A new interactive map shows the vanishing number of providers in each local authority area. 79% of local authorities now have no publicly funded legal advice for vulnerable people to challenge local authority community care arrangements.
The situation is even worse than the map suggests because many of these community care legal aid lawyers provide advice in a subset of cases known as Court of Protection work, in which the client may be deprived of their liberty because they can no longer make decisions for themselves.
“A cared-for person fighting to get vital welfare services or remain in their own home will tell you legal aid is a lifeline,” Law Society president Simon Davis said.
“But almost two thirds of us live in a local authority area without a single community care legal aid service, so all too often the most vulnerable people – who may be elderly, housebound, disabled – cannot get the expert legal advice they desperately need when their care arrangements fall short.
“Anyone trying to resolve a care issue is likely to need face-to-face professional advice urgently and be unable to travel long distances to get that tailored advice.” Catastrophically low rates of pay for exceptionally complex, sophisticated work are forcing legal professionals across the country to withdraw from legal aid as the work is simply not economically viable.
The fees government pays for civil legal aid provision have not increased since 1994, equating to a 49% real-terms reduction. On top of this, fees were cut by a further 10% in 2011. “Inadequate community care could leave a disabled person without the support they need to dress or prepare food; an elderly person might not be able to access their community or challenge the closure of a care home,” Simon Davis said.

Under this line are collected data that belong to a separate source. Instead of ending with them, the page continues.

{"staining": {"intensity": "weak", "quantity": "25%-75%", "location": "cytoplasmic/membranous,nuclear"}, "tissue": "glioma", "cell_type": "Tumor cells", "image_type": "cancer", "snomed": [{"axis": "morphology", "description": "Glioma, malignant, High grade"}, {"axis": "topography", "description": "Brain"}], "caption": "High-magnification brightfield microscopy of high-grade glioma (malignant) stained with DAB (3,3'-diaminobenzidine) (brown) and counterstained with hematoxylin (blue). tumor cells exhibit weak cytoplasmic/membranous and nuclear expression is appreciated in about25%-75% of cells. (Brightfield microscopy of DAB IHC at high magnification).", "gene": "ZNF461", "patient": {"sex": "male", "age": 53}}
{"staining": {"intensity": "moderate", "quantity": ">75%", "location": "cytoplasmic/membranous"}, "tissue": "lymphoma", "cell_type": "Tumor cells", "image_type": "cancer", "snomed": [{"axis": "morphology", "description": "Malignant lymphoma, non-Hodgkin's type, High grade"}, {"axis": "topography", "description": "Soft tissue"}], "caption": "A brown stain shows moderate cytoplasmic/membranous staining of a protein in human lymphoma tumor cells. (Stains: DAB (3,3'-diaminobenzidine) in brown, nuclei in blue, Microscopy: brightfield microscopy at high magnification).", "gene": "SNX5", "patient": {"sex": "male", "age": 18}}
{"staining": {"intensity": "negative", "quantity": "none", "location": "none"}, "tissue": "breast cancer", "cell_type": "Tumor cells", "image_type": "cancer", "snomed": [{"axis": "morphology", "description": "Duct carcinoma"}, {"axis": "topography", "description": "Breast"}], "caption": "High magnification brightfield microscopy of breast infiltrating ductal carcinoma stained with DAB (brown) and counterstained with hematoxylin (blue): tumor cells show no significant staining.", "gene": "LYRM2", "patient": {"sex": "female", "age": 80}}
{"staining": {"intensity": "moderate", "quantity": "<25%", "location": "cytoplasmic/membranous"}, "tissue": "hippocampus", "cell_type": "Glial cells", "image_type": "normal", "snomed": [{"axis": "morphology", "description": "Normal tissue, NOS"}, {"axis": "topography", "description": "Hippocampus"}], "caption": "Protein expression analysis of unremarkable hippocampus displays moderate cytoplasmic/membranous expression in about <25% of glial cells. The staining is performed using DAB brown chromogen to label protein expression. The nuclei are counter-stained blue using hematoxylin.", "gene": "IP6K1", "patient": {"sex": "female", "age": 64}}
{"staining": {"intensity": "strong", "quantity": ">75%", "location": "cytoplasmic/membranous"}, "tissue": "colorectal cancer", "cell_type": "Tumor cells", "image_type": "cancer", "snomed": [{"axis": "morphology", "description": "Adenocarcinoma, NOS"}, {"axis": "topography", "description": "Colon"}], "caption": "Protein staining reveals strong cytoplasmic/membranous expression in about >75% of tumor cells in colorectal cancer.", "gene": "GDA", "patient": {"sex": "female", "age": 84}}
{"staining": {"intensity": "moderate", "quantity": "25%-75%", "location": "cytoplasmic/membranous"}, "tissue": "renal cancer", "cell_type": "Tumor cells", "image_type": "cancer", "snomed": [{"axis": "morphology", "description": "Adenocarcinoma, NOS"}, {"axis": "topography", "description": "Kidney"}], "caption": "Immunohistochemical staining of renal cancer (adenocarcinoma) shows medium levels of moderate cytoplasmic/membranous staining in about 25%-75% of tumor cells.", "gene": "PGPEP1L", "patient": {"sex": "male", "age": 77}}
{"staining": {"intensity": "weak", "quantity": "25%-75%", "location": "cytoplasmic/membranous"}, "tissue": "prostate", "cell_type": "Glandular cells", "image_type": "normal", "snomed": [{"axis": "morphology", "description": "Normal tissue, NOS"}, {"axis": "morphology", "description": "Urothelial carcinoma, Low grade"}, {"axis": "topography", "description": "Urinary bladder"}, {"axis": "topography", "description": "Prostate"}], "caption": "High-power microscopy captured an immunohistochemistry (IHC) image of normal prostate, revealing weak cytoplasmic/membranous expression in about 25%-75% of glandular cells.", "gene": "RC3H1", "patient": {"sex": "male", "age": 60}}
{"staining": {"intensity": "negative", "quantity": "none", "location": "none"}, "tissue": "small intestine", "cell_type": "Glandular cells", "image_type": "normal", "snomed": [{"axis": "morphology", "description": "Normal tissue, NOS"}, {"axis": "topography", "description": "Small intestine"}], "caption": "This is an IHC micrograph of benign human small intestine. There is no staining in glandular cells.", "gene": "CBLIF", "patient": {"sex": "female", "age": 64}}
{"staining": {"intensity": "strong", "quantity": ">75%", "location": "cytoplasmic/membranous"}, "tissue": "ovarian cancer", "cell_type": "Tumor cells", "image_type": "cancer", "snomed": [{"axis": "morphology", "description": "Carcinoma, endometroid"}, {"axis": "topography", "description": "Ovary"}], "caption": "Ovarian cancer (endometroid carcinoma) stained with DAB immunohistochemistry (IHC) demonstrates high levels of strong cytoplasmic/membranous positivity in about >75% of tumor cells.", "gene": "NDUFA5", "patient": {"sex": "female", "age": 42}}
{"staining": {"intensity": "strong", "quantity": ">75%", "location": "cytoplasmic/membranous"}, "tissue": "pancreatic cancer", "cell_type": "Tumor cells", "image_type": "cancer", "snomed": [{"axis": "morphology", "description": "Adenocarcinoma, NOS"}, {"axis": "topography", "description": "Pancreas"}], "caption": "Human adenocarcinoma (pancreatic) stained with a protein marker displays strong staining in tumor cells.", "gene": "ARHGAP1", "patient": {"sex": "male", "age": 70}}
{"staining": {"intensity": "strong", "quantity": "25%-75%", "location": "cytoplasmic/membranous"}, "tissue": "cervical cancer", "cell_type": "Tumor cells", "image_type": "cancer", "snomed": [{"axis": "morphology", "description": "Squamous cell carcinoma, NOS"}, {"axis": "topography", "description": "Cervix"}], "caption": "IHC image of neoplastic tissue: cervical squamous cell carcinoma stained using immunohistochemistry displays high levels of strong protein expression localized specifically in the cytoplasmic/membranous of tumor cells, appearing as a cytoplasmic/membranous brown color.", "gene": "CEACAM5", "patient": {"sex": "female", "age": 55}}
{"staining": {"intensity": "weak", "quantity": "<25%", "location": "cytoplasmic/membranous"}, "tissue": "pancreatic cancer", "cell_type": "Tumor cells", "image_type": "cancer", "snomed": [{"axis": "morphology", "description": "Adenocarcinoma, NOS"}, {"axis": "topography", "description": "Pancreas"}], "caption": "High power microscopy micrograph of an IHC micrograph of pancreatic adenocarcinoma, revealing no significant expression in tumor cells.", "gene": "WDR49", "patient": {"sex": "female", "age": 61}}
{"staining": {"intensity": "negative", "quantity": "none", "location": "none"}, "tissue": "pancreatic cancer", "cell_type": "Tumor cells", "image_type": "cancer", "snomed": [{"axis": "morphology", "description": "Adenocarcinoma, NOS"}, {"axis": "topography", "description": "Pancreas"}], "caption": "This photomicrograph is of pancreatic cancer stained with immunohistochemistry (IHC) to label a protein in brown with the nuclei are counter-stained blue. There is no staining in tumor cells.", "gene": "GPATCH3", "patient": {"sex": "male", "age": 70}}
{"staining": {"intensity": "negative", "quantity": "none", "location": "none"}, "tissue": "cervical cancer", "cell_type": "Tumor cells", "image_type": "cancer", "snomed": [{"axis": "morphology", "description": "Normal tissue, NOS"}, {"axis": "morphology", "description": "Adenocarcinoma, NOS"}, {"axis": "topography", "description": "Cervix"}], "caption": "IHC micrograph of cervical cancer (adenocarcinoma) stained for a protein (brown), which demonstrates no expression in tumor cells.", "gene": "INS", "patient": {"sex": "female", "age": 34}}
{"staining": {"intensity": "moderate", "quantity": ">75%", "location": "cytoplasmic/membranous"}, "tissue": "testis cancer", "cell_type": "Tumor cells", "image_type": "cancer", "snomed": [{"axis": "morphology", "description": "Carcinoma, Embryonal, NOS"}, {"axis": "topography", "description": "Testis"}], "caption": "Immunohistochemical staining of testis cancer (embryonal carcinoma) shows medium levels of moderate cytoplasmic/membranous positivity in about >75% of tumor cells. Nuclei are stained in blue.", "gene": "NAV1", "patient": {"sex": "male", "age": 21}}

“The combined knock-on of shrinking local authority budgets and an advice sector decimated by legal aid cuts mean the demand for advice in community care law far outstrips supply.
“Our members tell us all too often they are having to make the heart-breaking decision to turn away people because they simply do not have the capacity to take cases on.
“Fewer and fewer solicitors are choosing to go into this area of work that requires in-depth knowledge of the welfare sector, sophisticated understanding of the law and highly developed interpersonal skills.
“If the government does not wake up to the impending catastrophe I fear this specialism could disappear altogether, leaving society greatly diminished and disempowered.
“The government must make urgent changes so everyone who has a right to state-funded legal advice can get the advice they need when they so desperately need it. Legal rights are meaningless if people cannot enforce them.”